— REQUIREMENTS —
Answer from the text on training and match loads:
1. What was the team's mean match duration?
2. What was the mean total distance covered during practice?
3. What correlation coefficient was found between Impulse Load and sRPE?

— TEXT PROVIDED —
________________

Team mean warm-up duration was 45.64 ± 6.65 min and match mean duration was 116.72 ± 12.28 min. Mean Impulse Load, total distance, and sRPE during match play were 20,120 ± 8,609 N·s, 5.48 ± 2.35 km, and 892.50 ± 358.50, respectively. Mean Impulse Load, total distance, and sRPE during practice were 12,410 ± 4,067, 2.95 ± 0.95 km, and 143.30 ± 123.50, respectively. Table 1 provides team means and standard deviations for session duration and all GPS-, accelerometry-, and sRPE-derived metrics during practice, match warm-up, and match play.
Several very large to nearly perfect correlations were found between Impulse Load and total distance (r = 0.95; p < 0.001), Impulse Load and sRPE (r = 0.84; p < 0.001), and total distance and sRPE (r = 0.82; p < 0.001). Figure 1 illustrates the relationship between Impulse Load and total distance.

________________

— ENTRIES PROVIDED —

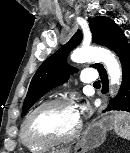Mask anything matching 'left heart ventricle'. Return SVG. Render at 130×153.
Wrapping results in <instances>:
<instances>
[{"label":"left heart ventricle","mask_w":130,"mask_h":153,"mask_svg":"<svg viewBox=\"0 0 130 153\" xmlns=\"http://www.w3.org/2000/svg\"><path fill=\"white\" fill-rule=\"evenodd\" d=\"M79 117L74 106H53L39 112L31 122L34 135L66 137L76 128Z\"/></svg>","instance_id":"1"}]
</instances>
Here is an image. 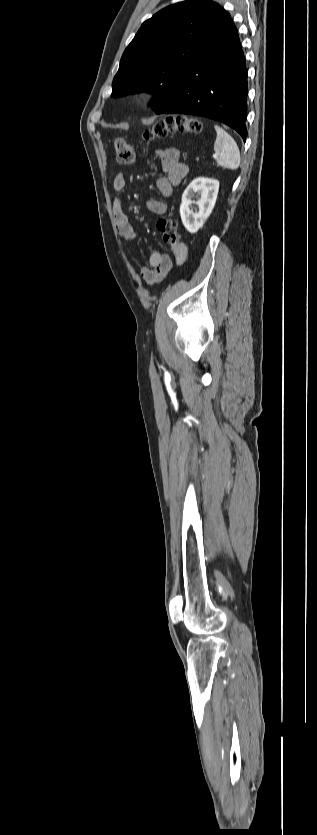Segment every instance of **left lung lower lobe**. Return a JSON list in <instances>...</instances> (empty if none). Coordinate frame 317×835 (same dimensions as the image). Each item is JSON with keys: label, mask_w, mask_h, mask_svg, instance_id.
I'll return each instance as SVG.
<instances>
[{"label": "left lung lower lobe", "mask_w": 317, "mask_h": 835, "mask_svg": "<svg viewBox=\"0 0 317 835\" xmlns=\"http://www.w3.org/2000/svg\"><path fill=\"white\" fill-rule=\"evenodd\" d=\"M247 90L245 56L237 29L226 12L197 58L188 65L176 100L155 113L214 119L236 130L245 141Z\"/></svg>", "instance_id": "0a47b994"}]
</instances>
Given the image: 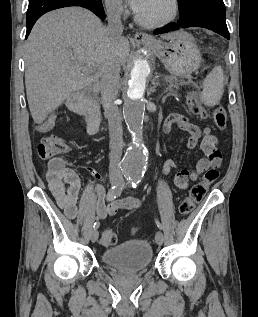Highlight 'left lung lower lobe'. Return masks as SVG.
I'll use <instances>...</instances> for the list:
<instances>
[{
  "label": "left lung lower lobe",
  "mask_w": 258,
  "mask_h": 317,
  "mask_svg": "<svg viewBox=\"0 0 258 317\" xmlns=\"http://www.w3.org/2000/svg\"><path fill=\"white\" fill-rule=\"evenodd\" d=\"M180 27H202L210 29L227 39H230L225 21V5L223 0H202L194 7L186 18H180L178 23H171L157 29L156 34H162L179 29Z\"/></svg>",
  "instance_id": "0a47b994"
}]
</instances>
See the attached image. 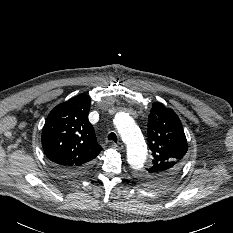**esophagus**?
<instances>
[{
    "label": "esophagus",
    "instance_id": "esophagus-1",
    "mask_svg": "<svg viewBox=\"0 0 233 233\" xmlns=\"http://www.w3.org/2000/svg\"><path fill=\"white\" fill-rule=\"evenodd\" d=\"M111 146L117 150H121L124 148L122 143H113Z\"/></svg>",
    "mask_w": 233,
    "mask_h": 233
}]
</instances>
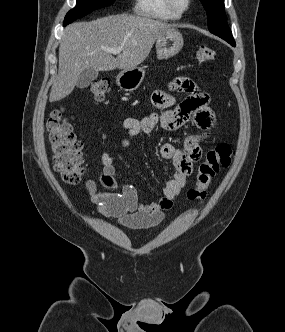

________________

— RESULT OF THIS EXERCISE —
1. 116.72 ± 12.28 min
2. 2.95 ± 0.95 km
3. r = 0.84 (p < 0.001)